Lonzo Ball didn’t end up in Philadelphia, but that doesn’t mean his dad has to stay silent about the Sixers.
Ball joined Rob Ellis and Geoff Mosher Thursday on 97.5 The Fanatic. They discussed LaVar's expectations for Lonzo and the Lakers (they're high), the Big Baller Brand (which apparently is selling “good”) and, of course, LaVar’s outspoken presence in his son’s career. But that’s all stuff we’ve heard countless times since the Ball family became apart of the national conversation thanks to Lonzo’s success at UCLA and position on most team’s draft boards.

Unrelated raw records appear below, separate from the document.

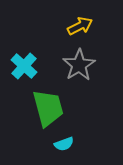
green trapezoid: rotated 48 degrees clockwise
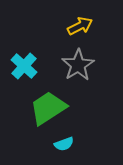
gray star: moved 1 px left
green trapezoid: rotated 108 degrees counterclockwise
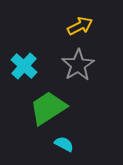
cyan semicircle: rotated 132 degrees counterclockwise
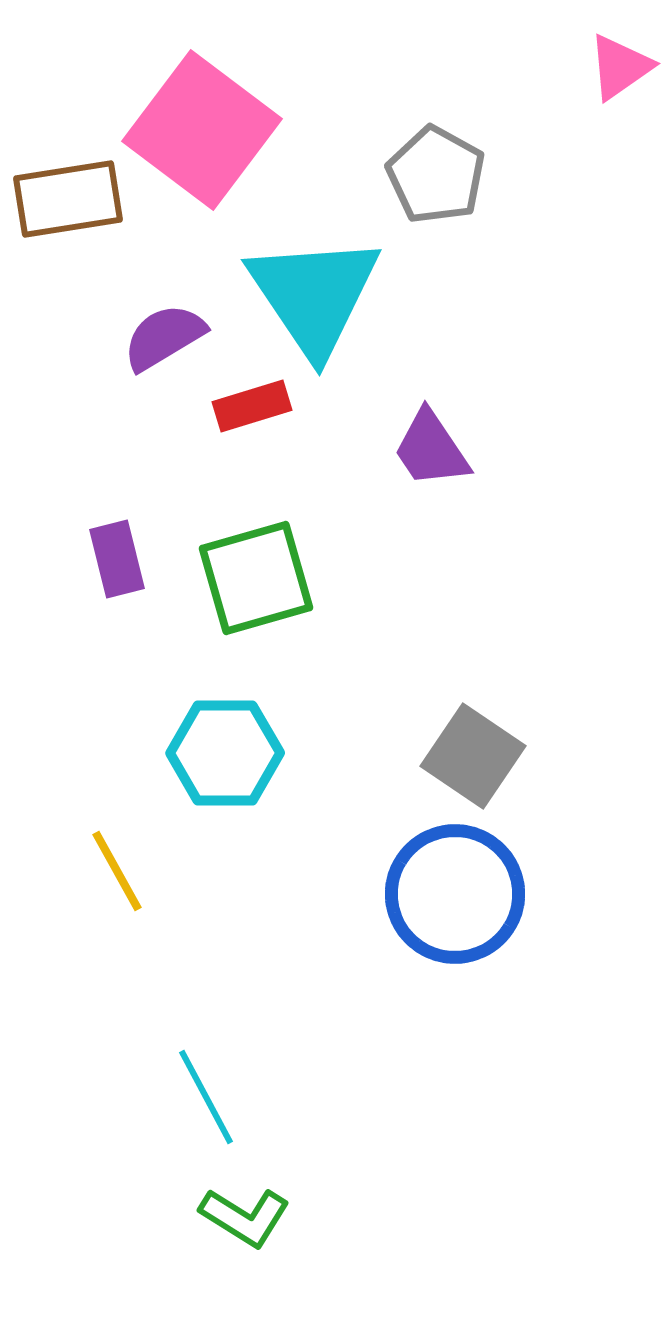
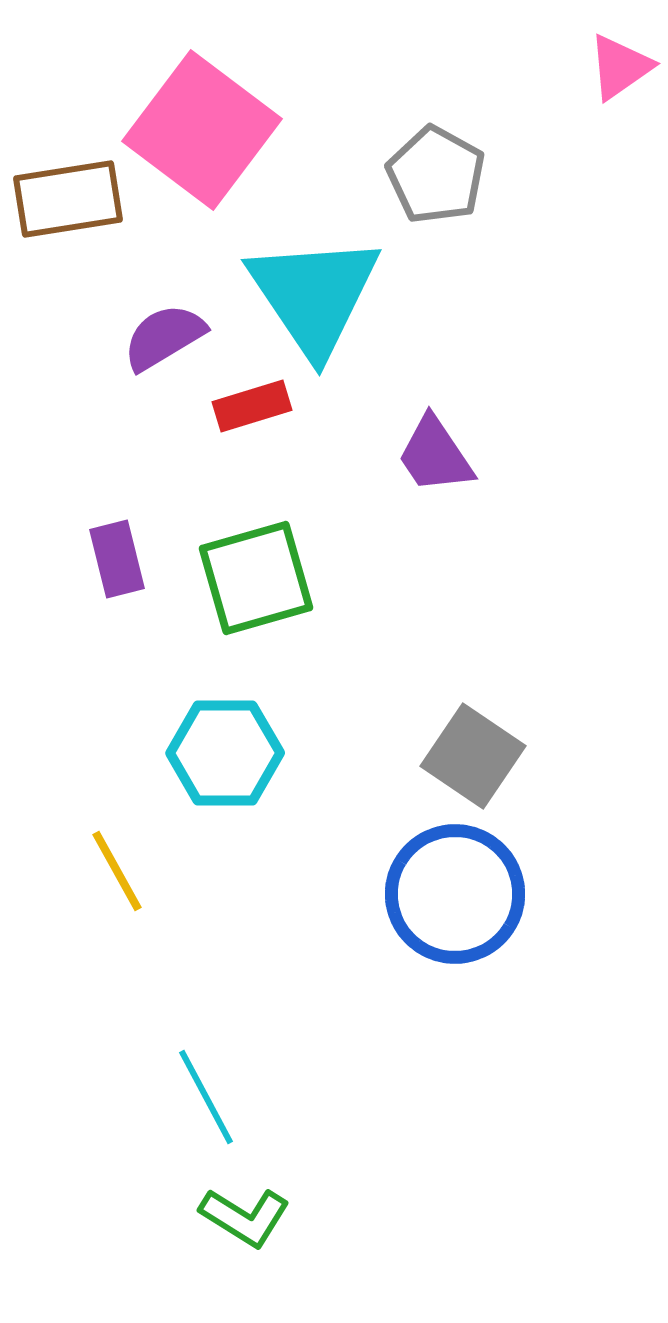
purple trapezoid: moved 4 px right, 6 px down
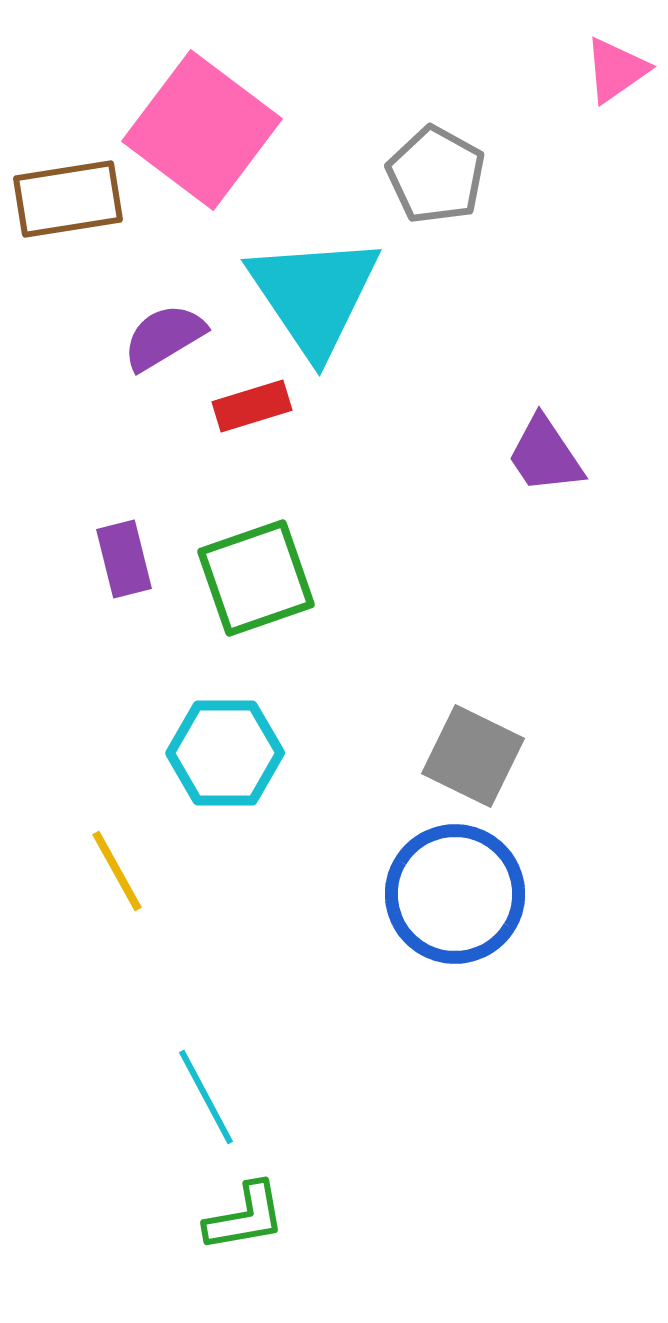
pink triangle: moved 4 px left, 3 px down
purple trapezoid: moved 110 px right
purple rectangle: moved 7 px right
green square: rotated 3 degrees counterclockwise
gray square: rotated 8 degrees counterclockwise
green L-shape: rotated 42 degrees counterclockwise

Then “The Process” was brought up.
You might remember earlier this month when Sixers’ special advisor Jerry Colangelo, the father of current Sixers president of basketball operations Bryan Colangelo, had a few words to say on WIP regarding the Lonzo.
"I think Ball is a terrific prospect and could have an outstanding NBA future," Colangelo said on June 2. "I think it's going to be challenging with the people around him without being specific, and yet I don't think teams should bypass the player because they have those concerns. I think at the end of the day what wins in this league is talent and this is a very talented young man."
LaVar didn’t need Colangelo to be specific. He got the message and threw the same sentiment right back at him when Ellis and Mosher asked about the situation here in Philly.
"You know how you say I'm involved? The other guy, Colangelo, the father — he's the one messing it up,” Ball said. “He's worried about everything on the outside instead of getting the players. He's worried about the parents and all that. The people they're around. He needs to be worried about what type of player you getting for your system.”
LaVar, who is now attempting to launch a brand headlined by sneakers that start at $495, questioned Colangelo’s credibility.
“What have you got? All you did was for the USA team and now your son is running the business over there and you're a so-called consultant. You a helicopter parent, over there trying to tell your son what to do.”
Then the conversation moved to the hypothetical, specifically what LaVar would’ve done had Lonzo gone to the Sixers at their original No. 3 draft slot. Even though LaVar didn’t like Colangelo’s take on the role family plays in Lonzo’s life, he wouldn’t have contested if the Sixers ultimately drafted his son.
“Lonzo would've went and played because here's the thing: Lonzo's goal was to get to the NBA. OK, so it didn't matter what team he played for. That's what I was trying to tell people. I prefer for him to play for the Lakers.
“... He's homegrown. It's a better storyline with all of him going in there. Nobody else fit. Time Warner gives them — they need a superstar to keep putting the Lakers on TV. That's what I mean by the people's choice. And you can't be selfish if you the people's choice.”
Something gives me a feeling Lakers games would’ve remained televised had Lonzo gone elsewhere, but that’s neither here nor there. Yet it was LaVar’s own television appearance last week at the draft that sparked comment from two Sixers — Joel Embiid and Ben Simmons — on an even smaller screen.
Please dunk on him so hard that his daddy runs on the court to save him.. https://t.co/cMvt5RYiSQ— Joel Embiid (@JoelEmbiid) June 22, 2017
And so LaVar had a response to that, too.
“If you don't win and don't even make the playoffs and don't even stay on the court long enough, that's the best thing you can do is tweet.” Ball said. “... Ain't nobody else doing that because they working on they game in the gym. These guys ain't play the game, always hurt and that's the bottom of the totem pole. So guess what? Get your asses off the goddamn Tweeter and get in the gym.”
The lack of wins has been part of the rebuttal for those against The Process and skeptical of Sixers' first overall pick Markelle Fultz, who won nine games, including just two Pac-12 contests, during his lone year at Washington. For his final Sixers hot take, add LaVar to that camp as well.
“I ain't got nothing against Fultz. That boy can play,” Ball said. “But if you really that good, your team gotta go at least .500 if you got a bunch of blind midgets.”